* Source data:
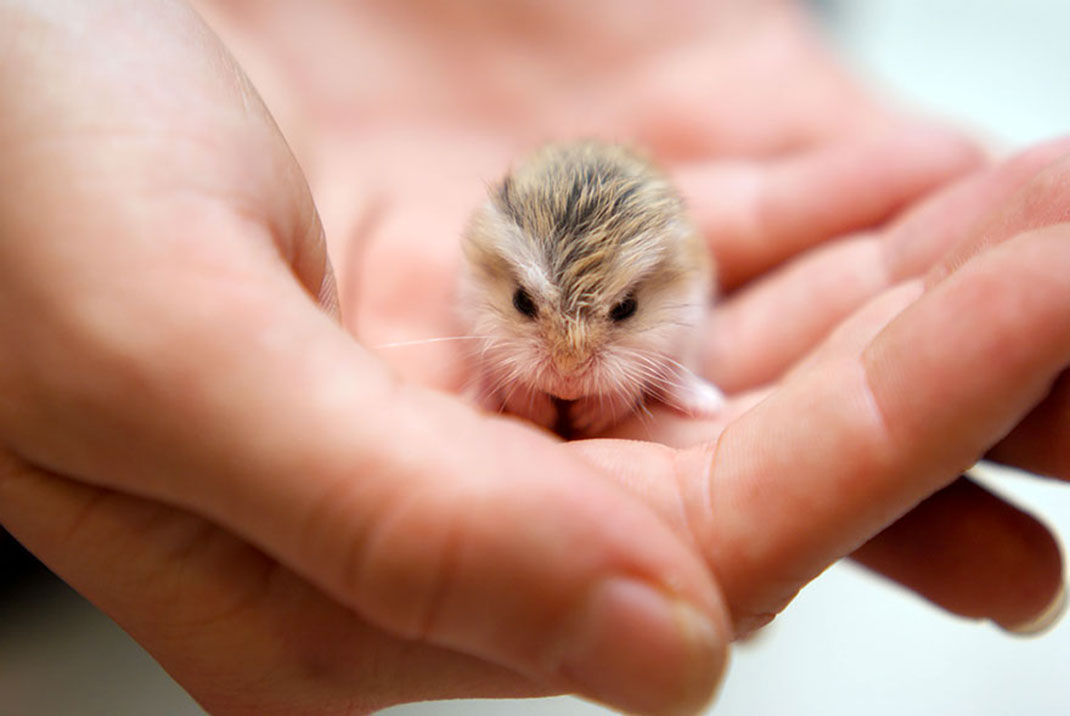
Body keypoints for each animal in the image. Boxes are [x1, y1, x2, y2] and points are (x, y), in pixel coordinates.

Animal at [459, 140, 723, 435]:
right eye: (522, 301)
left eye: (626, 307)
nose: (568, 381)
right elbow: (506, 372)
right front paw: (541, 414)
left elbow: (629, 385)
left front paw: (586, 420)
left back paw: (707, 404)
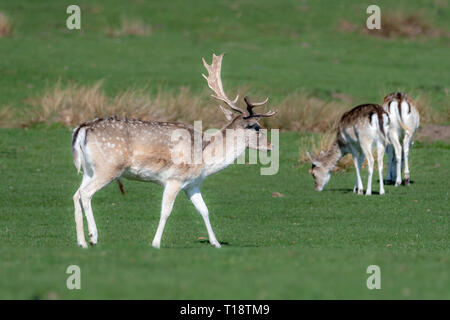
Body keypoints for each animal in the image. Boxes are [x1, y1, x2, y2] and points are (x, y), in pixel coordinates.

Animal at [71, 53, 276, 249]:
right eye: (256, 127)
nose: (270, 146)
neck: (205, 158)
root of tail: (82, 129)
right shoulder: (174, 179)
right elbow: (166, 211)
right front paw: (156, 243)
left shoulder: (193, 184)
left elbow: (204, 210)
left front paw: (216, 243)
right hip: (109, 167)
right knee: (86, 193)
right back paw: (93, 237)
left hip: (89, 169)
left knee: (76, 194)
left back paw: (81, 242)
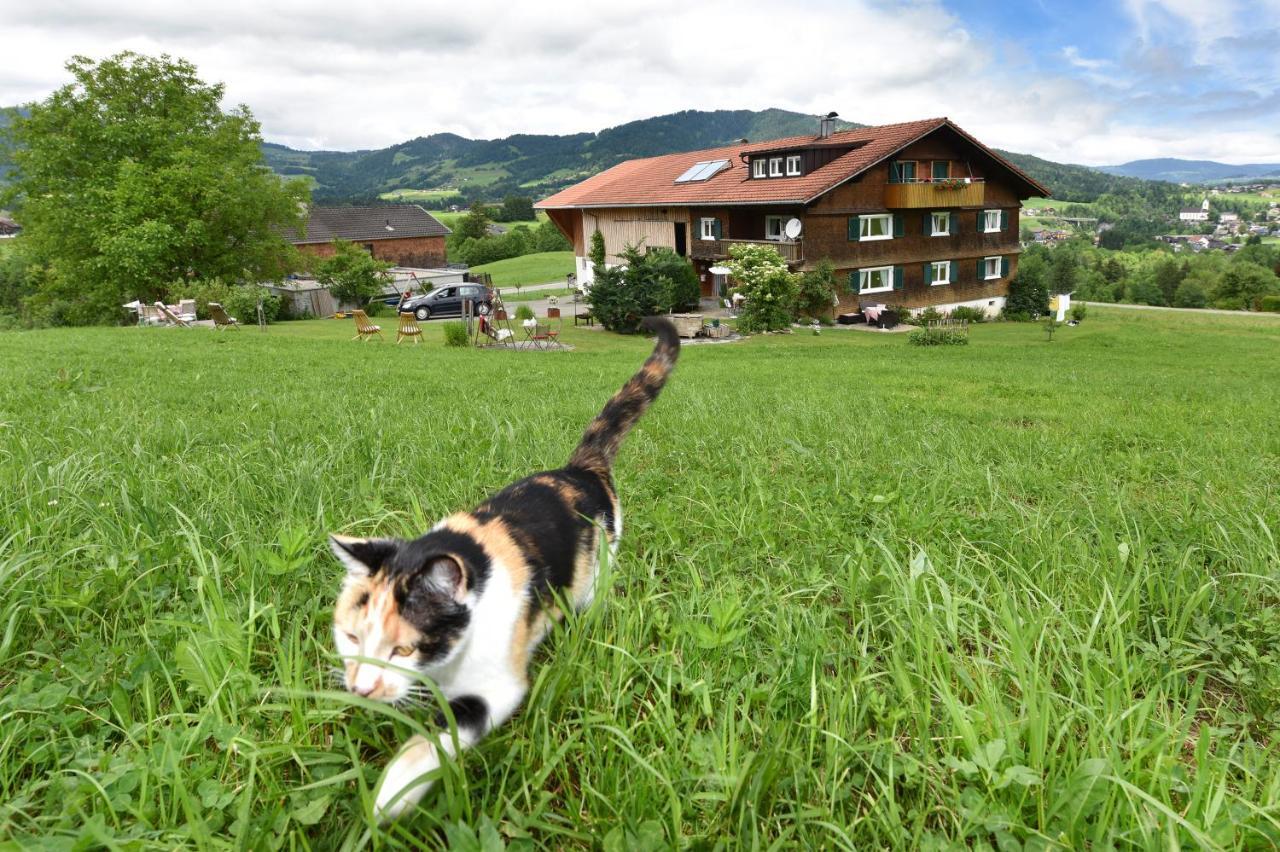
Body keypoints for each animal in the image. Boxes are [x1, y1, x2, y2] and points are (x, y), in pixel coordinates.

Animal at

* Your task: Leaving pictures aside, give again word for word each line from the one with "right elbow: (166, 211)" to the final line of the entries.

* Result for this task:
right elbow: (166, 211)
right front paw: (156, 243)
left shoulder: (193, 184)
left elbow: (204, 210)
left front paw: (216, 243)
right hip: (109, 167)
right knee: (86, 193)
right back paw: (93, 237)
left hip: (89, 169)
left knee: (76, 194)
left back paw: (81, 242)
Body keypoints for each animal in the image. Boxes are [x1, y1, x2, y2] and points are (x, y), in pixel coordinates.

Animal at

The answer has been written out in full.